Moose collaring in state is over, but not research
St. Paul — Gov. Mark Dayton may have ended the practice of collaring moose in the state with his April 28 executive order, but researchers’ attempts to get to the bottom of what’s killing the iconic animals continue.
At the time of the order, the DNR had studies – both of which began in 2013 and used radio collars – looking at adult and calf moose mortality.
Calf collaring set to begin in May was scuttled, but researchers are using alternative methods in an attempt to keep the information flowing. About 100 adult moose already had collars on them, so researchers will learn from them until the collars go off the air.
The original design of the adult study was for three years and officials wanted to keep 100 animals collared. Researchers had extra money from the Environment and Natural Resources Trust Fund and were considering a fourth year of collaring next year. That, of course, won’t happen now.

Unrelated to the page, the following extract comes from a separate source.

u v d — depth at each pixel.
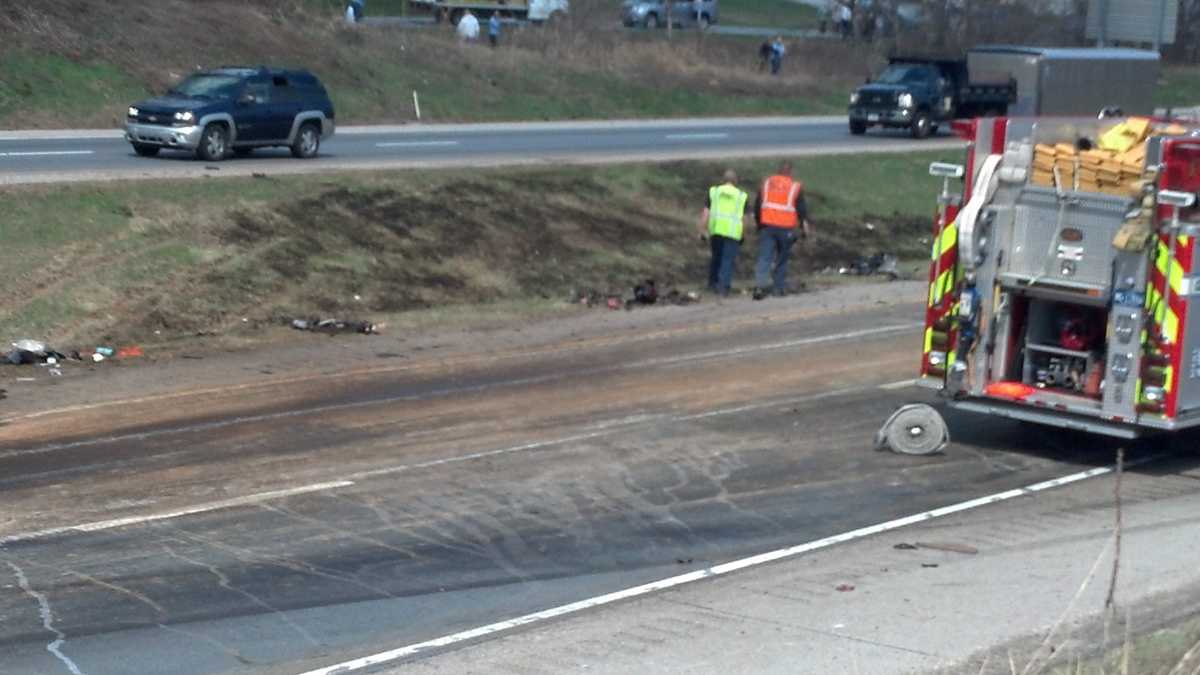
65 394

Of the 100 or so adult moose with collars, 60 of them also have mortality implant transmitters, which, among other things, record internal temperature and heart activity. There’s a gap in the knowledge of moose physiology in that area, and the DNR’s project is attracting a lot of interest from other researchers, said Michelle Carstensen, DNR wildlife health program supervisor.
“If we identify, for example, that there’s points in time where moose have excessive heat and we find they go to certain areas for refuge, does our landscape offer enough of that?” she said.

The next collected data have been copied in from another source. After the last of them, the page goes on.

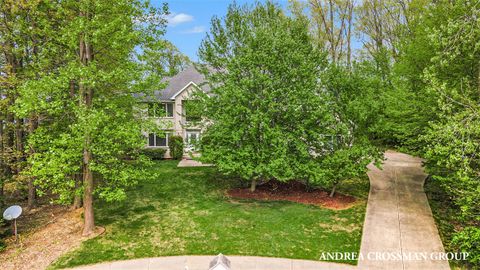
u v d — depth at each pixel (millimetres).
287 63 15352
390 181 18188
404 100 14633
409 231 12000
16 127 14367
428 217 13203
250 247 10977
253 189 17266
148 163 12961
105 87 12531
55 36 11656
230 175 20125
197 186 18281
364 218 13219
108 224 12969
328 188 17328
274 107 15164
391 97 14875
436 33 10328
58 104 10445
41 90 10211
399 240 11352
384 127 14586
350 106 14453
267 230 12266
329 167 15109
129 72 11578
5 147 14414
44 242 11508
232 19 16984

During the first year of the adult moose study, about 19 percent of the collared animals died. The second year, about 12 percent of the collared animals died. Officials say normal rates of mortality are in the 8 percent to 12 percent range on an annual basis.
So far this year, four of the collared adults have died. That’s comparable to the number at the same time last year.
“The hard winters have been good for them,” Carstensen said. “Right now, the mortalities have been low and survival is going to be up again this year. But I think that will change next year.”
That’s because the mild winter makes it more likely that winter tick abundance will increase.
The most recent collared moose that died apparently broke through the ice on a creek while being chased by wolves. The wolves didn’t break through, and killed the animal. The other was a 15-year-old female moose that died. Researchers got to her within 20 hours after her death, but the majority of her remains already had been scavenged.
So far, 36 collared moose have died during the study. It takes animals dying, of course, for researchers to learn about what’s killing them.
“It depends on what happens this year, but I would predict we won’t do any data analysis until after the fourth year,” Carstensen said. “Right now, the causes of mortality are equally split between wolves and health-related causes.”
She notes, though, that wolves are taking moose of nearly every age, and that “wolves shouldn’t be preying on those prime-age animals.” In addition, some animals are dying from health effects at younger ages.
“We are seeing things affecting this population at all ages,” Carstensen said.